The motivation for the bombing remains uncertain, an accident or some sort of effort to send a message to the Irish government (particularly in the wake of assistance to Belfast after the bombing there earlier that year? Certainly the evidence can be argued either way, though I guess on balance I’d tend to the accident theory (that said there’s curious evidence that the bomber pilot flew repeatedly over the scene at low level as if looking for something and the fact it was so limited a bombing is odd too).
It’s a fascinating book which covers the ground forensically and builds into a real picture of life in the city during that period and that Whit weekend. It’s also filled with photographs of the aftermath of the event.

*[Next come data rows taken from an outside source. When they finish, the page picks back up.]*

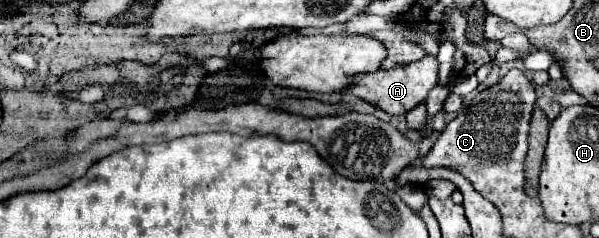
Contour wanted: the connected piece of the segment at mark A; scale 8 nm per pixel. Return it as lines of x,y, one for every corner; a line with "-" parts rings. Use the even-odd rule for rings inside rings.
425,56
423,60
419,60
411,66
397,66
393,70
377,70
371,74
357,74
357,78
353,78
353,84
347,86
343,90
343,94
353,94
355,98
365,100
391,116
405,114
405,112
413,110
417,104
421,104
427,98
429,90
433,86
437,86
437,70
439,70
437,58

But one fascinating chapter engages with the issue of those who were left homeless by the bombings, many of whom were rehoused in Cabra which at that time was considered a part of the country by inner city residents. Their plight is unfortunately – having read Conor’s Sins of the Father - much less a surprise than it might have been. Families and individuals were quite literally abandoned to new houses that had been built too quickly (so that when fires were lit chimney breasts cracked) with only blankets.
The rents on the new properties were often double the rents they used to pay to the Corporation. And there’s one telling anecdote which in some respects is an example of the attitude that has persisted well into the contemporary era in relation to such matters.

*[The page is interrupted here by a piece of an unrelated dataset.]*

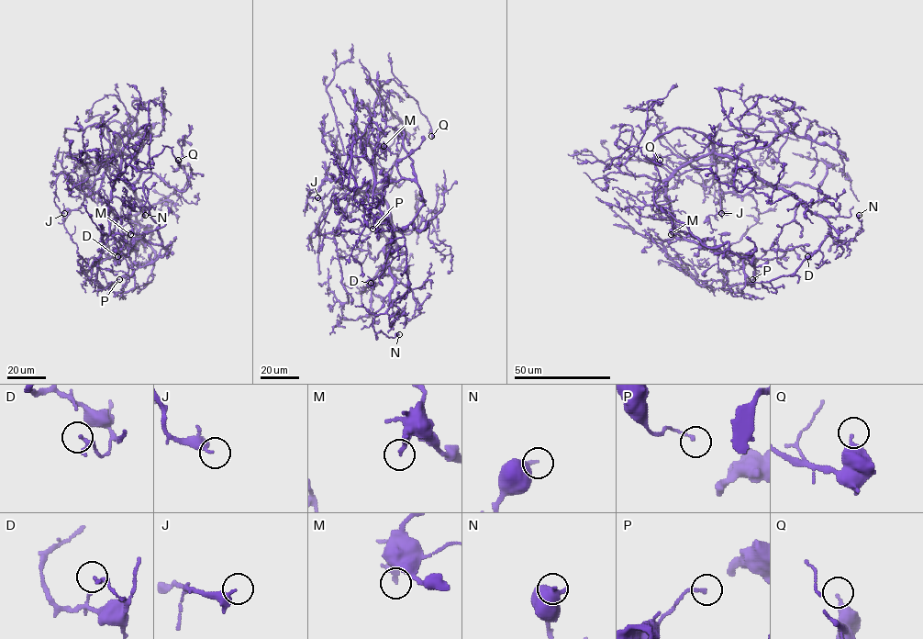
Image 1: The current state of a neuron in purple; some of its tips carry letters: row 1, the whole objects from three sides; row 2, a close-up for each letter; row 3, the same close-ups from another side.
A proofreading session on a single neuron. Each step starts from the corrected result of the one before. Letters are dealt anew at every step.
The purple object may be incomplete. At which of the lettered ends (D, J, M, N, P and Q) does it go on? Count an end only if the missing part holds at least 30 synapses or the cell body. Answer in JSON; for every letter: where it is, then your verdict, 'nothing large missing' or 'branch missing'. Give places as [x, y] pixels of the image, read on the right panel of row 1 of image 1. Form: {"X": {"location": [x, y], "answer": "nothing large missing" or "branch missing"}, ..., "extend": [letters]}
{"D": {"location": [807, 256], "answer": "nothing large missing"}, "J": {"location": [721, 213], "answer": "nothing large missing"}, "M": {"location": [671, 234], "answer": "nothing large missing"}, "N": {"location": [859, 215], "answer": "nothing large missing"}, "P": {"location": [752, 279], "answer": "nothing large missing"}, "Q": {"location": [660, 160], "answer": "nothing large missing"}, "extend": []}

Some new inhabitants [in Cabra] were left virtually helpless. Nan Davis tells of the hardship of two widow friends, Ginny and her sister Rosie. The bombing had rendered them essentially destitute.
“Ginny’s husband died and she was left with three children. Then her house was bombed. Lost everything! And the Government never done anything about it. They got nothing. Never go compensation, not a bed, not a cup. Just let them go and they had to find their own way. That was an awful thing.”
Nor did they receive any sympathy from one corporation official to whom they turned. avid well remembers the day that Ginny and Rosie timidly went to the corporation offices to seek some small compensation – any bit of help – to get them through life. The man flatly turned them away, dismissing their tragedy in a huffy tone, tell them “it was Providence. Providence that happened – couldn’t be prevented.”